Ospedali, al de Lellis di Rieti sale parto intitolate ad Accumoli ed Amatrice

Presentati anche il nuovo reparto di ginecologia ed ostetricia con 18 posti letto e la patologia neonatale

La Asl di Rieti ha intitolato le due sale parto del'ospedale de Lellis ad Accumoli ed Amatrice, le cittadine laziali maggiormente colpite dal sisma dello scorso agosto. "Questa intitolazione ha un doppio significato - ha detto il vescovo di Rieti, Domenico Pompili, durante la cerimonia  - Il primo è quello di combattere l'inverno demografico della nostra società per tornare a guardare il futuro e quindi porre attenzione e sensibilità al problema della nascita, come si sta facendo qui,il secondo è che qui tutto è legato ad Accumoli ed Amatrice".

Il nuovo responsabile della Uoc, Felice Patacchiola, ha ricordato di aver vissuto la propria infanzia ed adolescenza proprio in quei luoghi così provati dal terremoto. "Il primo giorno di servizio al de Lellis - ha ricordato - ho trovato due splendide sale parto, ma chiamate 'Grand Canyon ' e ' Phuket'. Mi sono sentito quindi in dovere di proporre il cambio di intitolazione e con la collaborazione dei sindaci e della Direzione aziendale abbiamo potuto realizzare questa cosa".

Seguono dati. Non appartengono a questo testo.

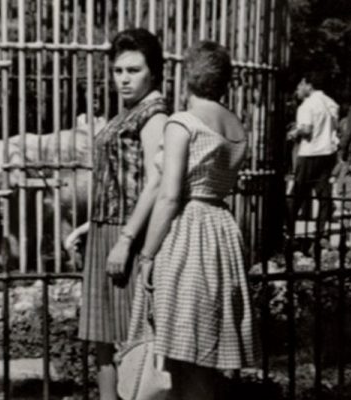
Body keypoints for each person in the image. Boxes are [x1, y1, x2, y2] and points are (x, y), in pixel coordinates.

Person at [127, 40, 259, 399]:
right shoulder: (236, 126)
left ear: (187, 76)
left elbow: (169, 196)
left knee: (179, 347)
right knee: (207, 346)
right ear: (225, 80)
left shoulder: (182, 123)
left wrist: (148, 254)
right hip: (222, 230)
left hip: (187, 231)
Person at [64, 28, 168, 400]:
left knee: (134, 338)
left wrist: (125, 241)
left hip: (132, 234)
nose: (124, 78)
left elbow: (156, 183)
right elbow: (114, 180)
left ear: (153, 72)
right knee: (103, 340)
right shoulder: (129, 111)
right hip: (106, 229)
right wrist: (89, 226)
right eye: (118, 70)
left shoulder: (154, 114)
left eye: (134, 70)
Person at [286, 73, 340, 235]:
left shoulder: (306, 106)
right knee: (323, 195)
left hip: (309, 153)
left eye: (299, 86)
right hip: (326, 153)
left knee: (297, 194)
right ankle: (321, 230)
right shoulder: (330, 103)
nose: (298, 90)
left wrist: (294, 132)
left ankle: (289, 230)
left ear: (307, 84)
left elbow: (307, 129)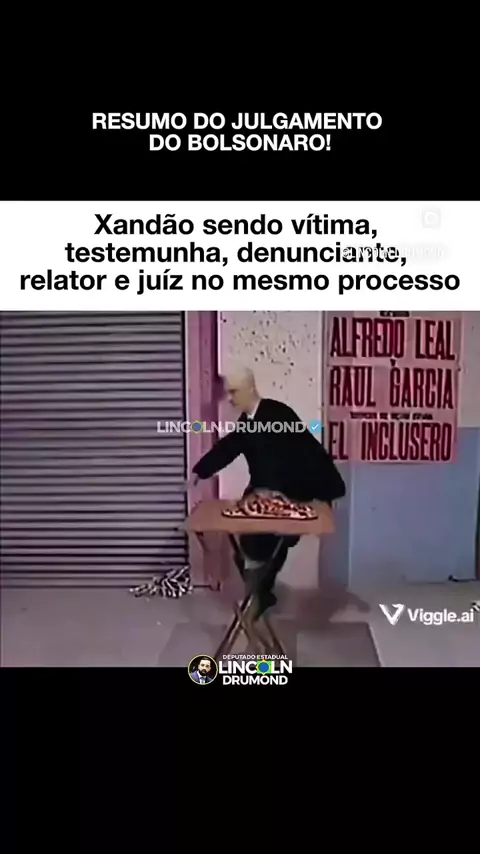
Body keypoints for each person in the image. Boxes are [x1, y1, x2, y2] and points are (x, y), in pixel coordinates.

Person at [188, 366, 346, 617]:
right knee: (244, 544)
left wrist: (327, 492)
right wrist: (200, 471)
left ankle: (260, 594)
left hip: (288, 492)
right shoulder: (247, 422)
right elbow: (229, 447)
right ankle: (260, 593)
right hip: (259, 492)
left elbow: (309, 451)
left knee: (273, 544)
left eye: (234, 392)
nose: (230, 399)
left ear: (250, 388)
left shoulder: (279, 414)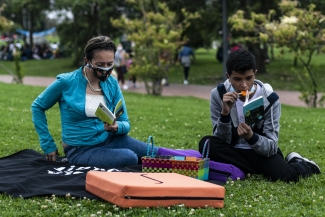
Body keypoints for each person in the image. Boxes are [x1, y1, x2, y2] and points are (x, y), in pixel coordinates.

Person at [31, 36, 157, 168]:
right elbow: (37, 107)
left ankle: (180, 163)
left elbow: (126, 124)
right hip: (80, 149)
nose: (106, 69)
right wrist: (47, 144)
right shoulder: (66, 82)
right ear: (87, 61)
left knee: (158, 153)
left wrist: (116, 127)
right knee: (129, 157)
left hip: (111, 139)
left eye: (110, 64)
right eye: (100, 65)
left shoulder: (112, 83)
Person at [199, 49, 320, 182]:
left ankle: (301, 163)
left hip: (258, 151)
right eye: (237, 79)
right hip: (232, 149)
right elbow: (221, 140)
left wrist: (251, 137)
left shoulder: (269, 98)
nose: (244, 85)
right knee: (206, 143)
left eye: (249, 78)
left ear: (255, 74)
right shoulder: (218, 94)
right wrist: (225, 114)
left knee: (287, 176)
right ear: (228, 76)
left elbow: (272, 146)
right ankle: (253, 168)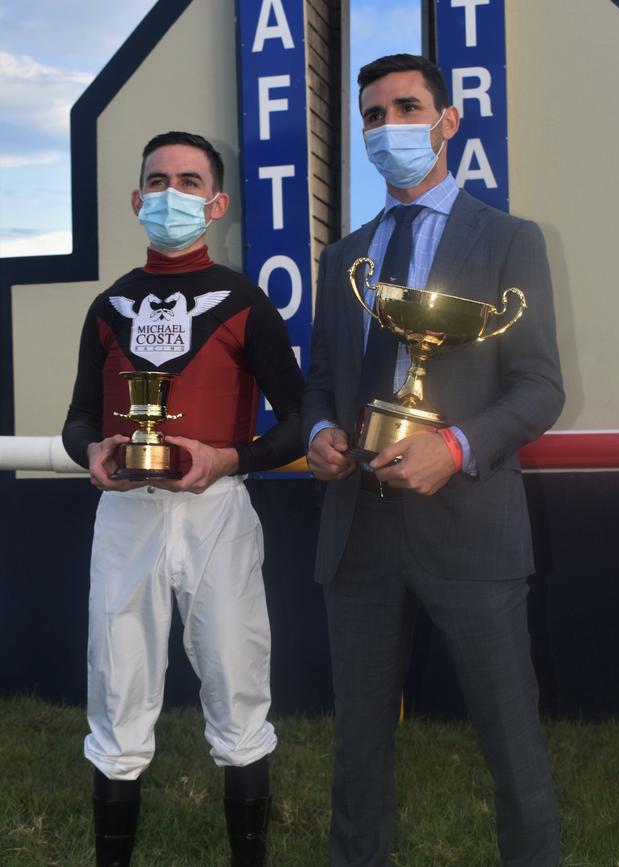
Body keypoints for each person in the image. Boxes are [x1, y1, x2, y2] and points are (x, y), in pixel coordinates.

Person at [303, 54, 564, 867]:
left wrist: (453, 447)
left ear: (447, 122)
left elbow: (540, 389)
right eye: (373, 116)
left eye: (406, 108)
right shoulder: (344, 255)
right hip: (360, 536)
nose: (389, 128)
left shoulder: (511, 241)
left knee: (512, 745)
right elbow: (320, 382)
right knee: (358, 751)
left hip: (471, 530)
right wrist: (319, 434)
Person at [62, 131, 304, 867]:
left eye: (189, 181)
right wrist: (92, 450)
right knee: (117, 684)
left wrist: (231, 457)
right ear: (137, 199)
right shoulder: (108, 306)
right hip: (127, 514)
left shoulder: (245, 301)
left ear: (217, 201)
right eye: (158, 181)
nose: (172, 194)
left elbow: (296, 421)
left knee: (237, 682)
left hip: (217, 513)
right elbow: (78, 417)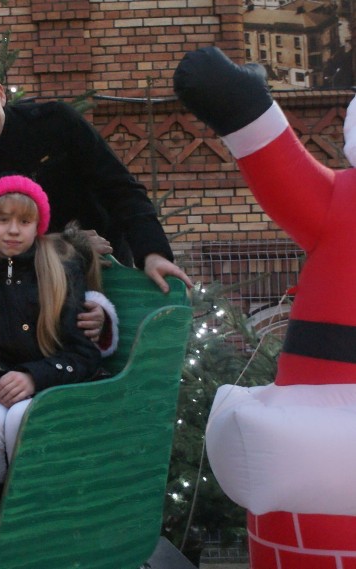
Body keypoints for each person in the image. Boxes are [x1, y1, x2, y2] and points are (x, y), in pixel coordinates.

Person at [174, 46, 356, 568]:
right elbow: (284, 172)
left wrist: (243, 104)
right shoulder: (341, 202)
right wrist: (243, 107)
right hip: (319, 429)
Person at [0, 60, 193, 294]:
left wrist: (153, 253)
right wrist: (63, 244)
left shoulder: (55, 123)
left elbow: (120, 188)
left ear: (1, 94)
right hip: (19, 290)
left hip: (100, 271)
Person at [0, 175, 104, 546]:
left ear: (39, 226)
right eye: (3, 220)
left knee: (23, 417)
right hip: (5, 388)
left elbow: (84, 354)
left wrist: (34, 378)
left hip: (57, 388)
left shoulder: (60, 270)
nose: (14, 231)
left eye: (25, 222)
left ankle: (34, 529)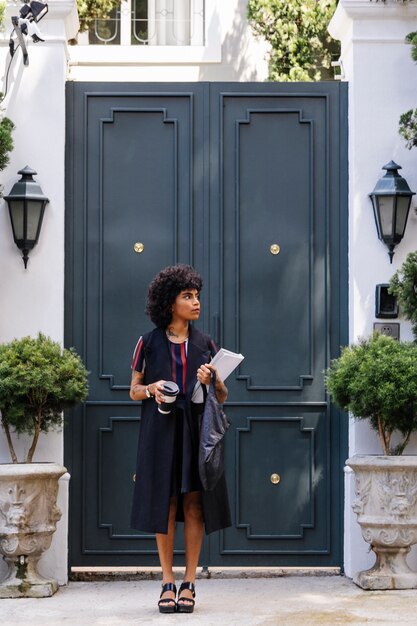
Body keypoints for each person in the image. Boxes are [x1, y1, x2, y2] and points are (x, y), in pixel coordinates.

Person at [130, 264, 231, 614]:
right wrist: (152, 388)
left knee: (193, 503)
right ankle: (166, 581)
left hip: (196, 430)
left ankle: (190, 582)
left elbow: (222, 396)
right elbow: (133, 391)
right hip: (160, 431)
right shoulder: (148, 341)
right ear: (170, 303)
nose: (196, 302)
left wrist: (214, 380)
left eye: (197, 295)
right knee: (166, 502)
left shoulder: (206, 344)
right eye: (187, 296)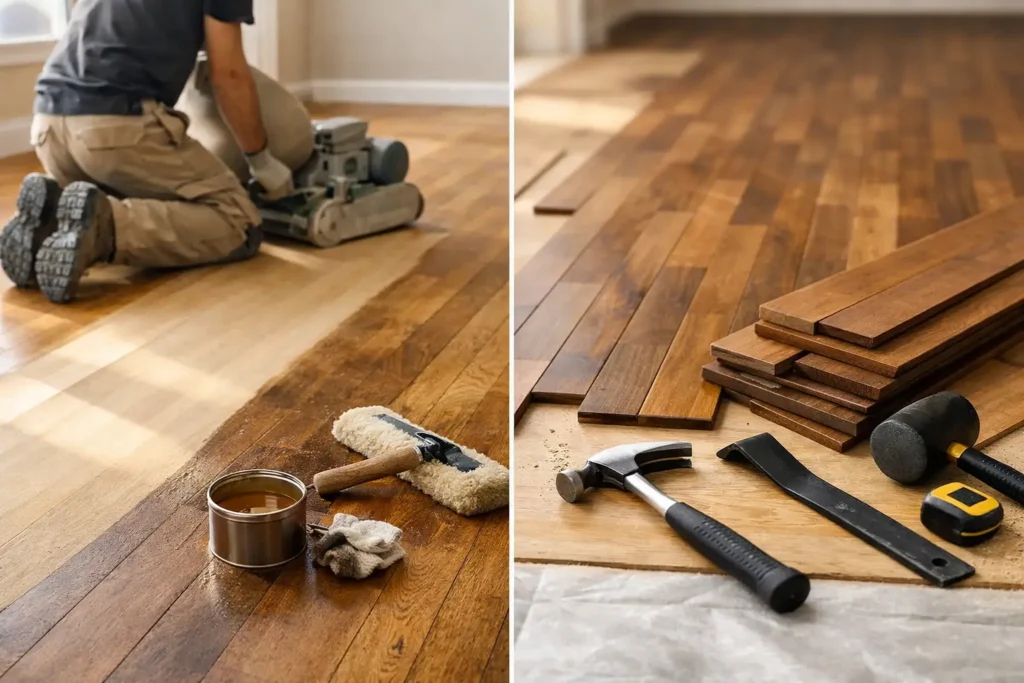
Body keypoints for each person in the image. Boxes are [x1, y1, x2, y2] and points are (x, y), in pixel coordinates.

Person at [0, 0, 294, 304]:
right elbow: (228, 74)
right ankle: (105, 228)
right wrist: (260, 158)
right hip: (113, 128)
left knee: (112, 201)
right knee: (239, 223)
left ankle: (50, 219)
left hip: (48, 126)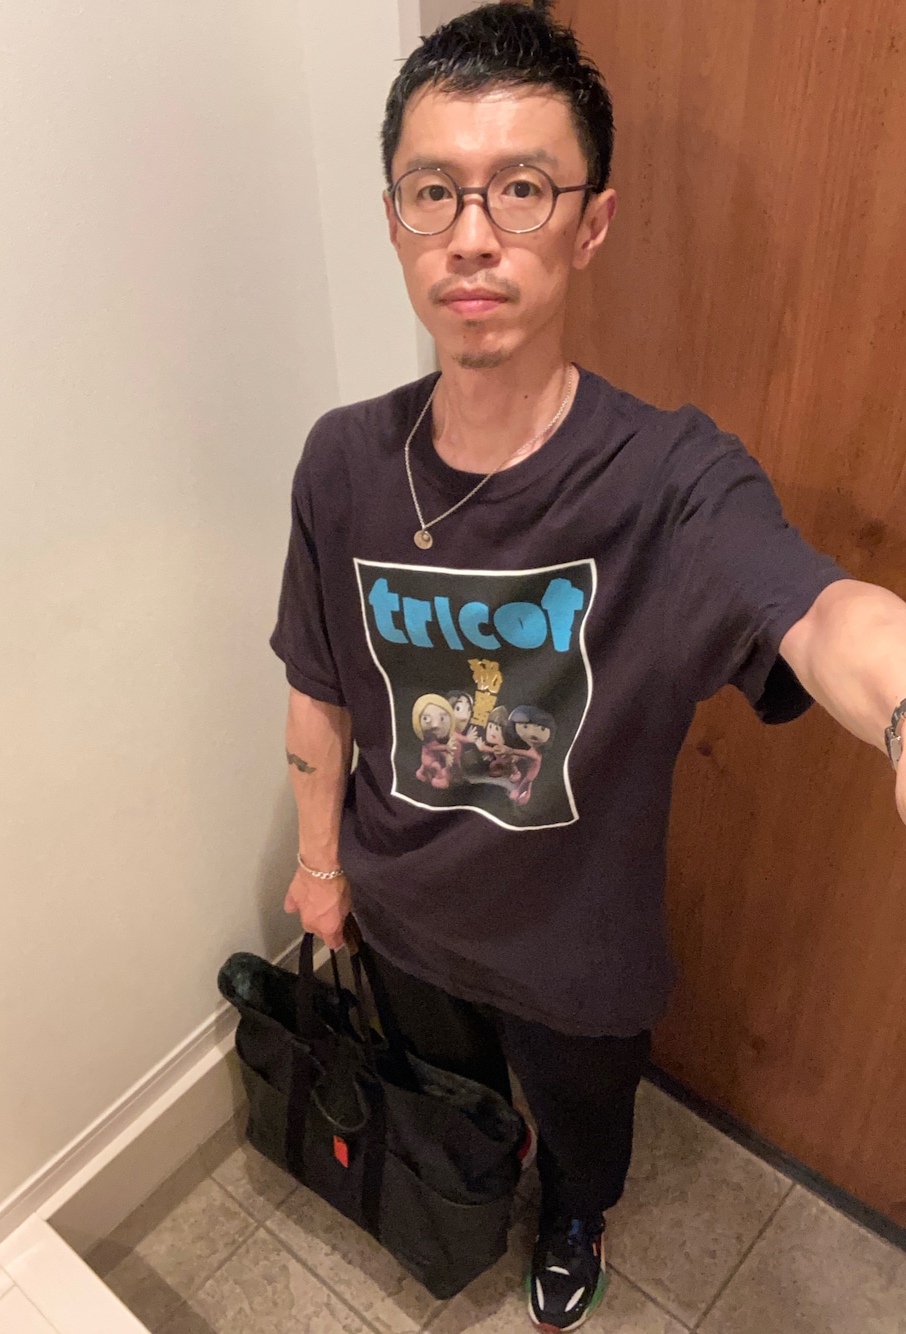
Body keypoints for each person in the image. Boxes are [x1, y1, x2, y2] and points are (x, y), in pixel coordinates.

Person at [270, 4, 906, 1328]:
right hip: (406, 910)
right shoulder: (342, 460)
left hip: (579, 951)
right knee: (452, 1101)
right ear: (394, 220)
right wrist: (322, 865)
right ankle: (475, 1181)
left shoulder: (670, 481)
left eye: (522, 189)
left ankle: (570, 1216)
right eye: (434, 191)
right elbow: (321, 683)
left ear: (591, 223)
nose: (473, 234)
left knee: (582, 1132)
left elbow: (820, 612)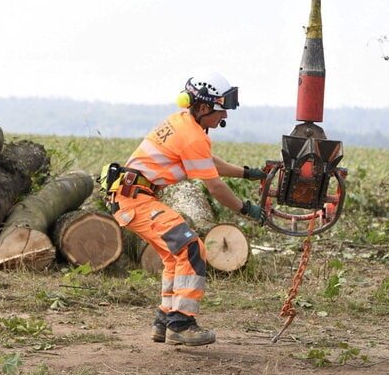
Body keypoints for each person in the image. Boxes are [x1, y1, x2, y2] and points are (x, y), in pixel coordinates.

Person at [101, 71, 267, 346]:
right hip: (136, 199)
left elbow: (209, 162)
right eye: (221, 110)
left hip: (134, 197)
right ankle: (182, 324)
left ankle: (165, 322)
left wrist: (248, 173)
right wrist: (246, 209)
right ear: (203, 107)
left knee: (175, 257)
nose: (224, 117)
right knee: (192, 248)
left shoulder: (185, 124)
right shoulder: (191, 135)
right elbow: (215, 186)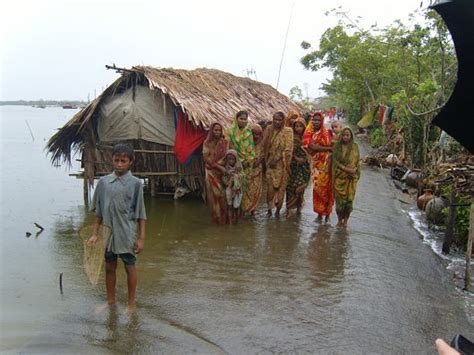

Oltre ad un blocco parto all'avanguardia, dotato di ogni comfort e di una apposita sala con vasca per il parto in acqua, il de Lellis dispone di una modernissima sala operatoria con anestesista e neonatologo h 24 per eventuali emergenze e di un nuovissimo reparto di degenza con 18 posti letto.

"Dal 1 gennaio il reparto di neonatologia è diretto da Mauro De Martinis - ha annunciato il manager della Asl di Rieti, Laura Figorelli - Un reatino che ritorna nella propria città dopo avere prestato servizio all'Azienda ospedaliera di Terni, nella Terapia intensiva neonatale".

L'offerta del de Lellis alle future mamme prevede inoltre anche un reparto di Patologia neonatale con 4 postazioni. "Questa è l'area più importante della neonatologia - ha spiegato Mauro De Martinis - Qui abbiamo infatti la possibilità di seguire i bambini con patologie respiratorie o infettive e che hanno quindi necessità di qualche cura in più rispetto agli altri neonati. L'area dispone di monitor per quanto riguarda la saturimetria, la pressione sanguigna, la frequenza cardiaca per seguire i parametri dei piccoli pazienti".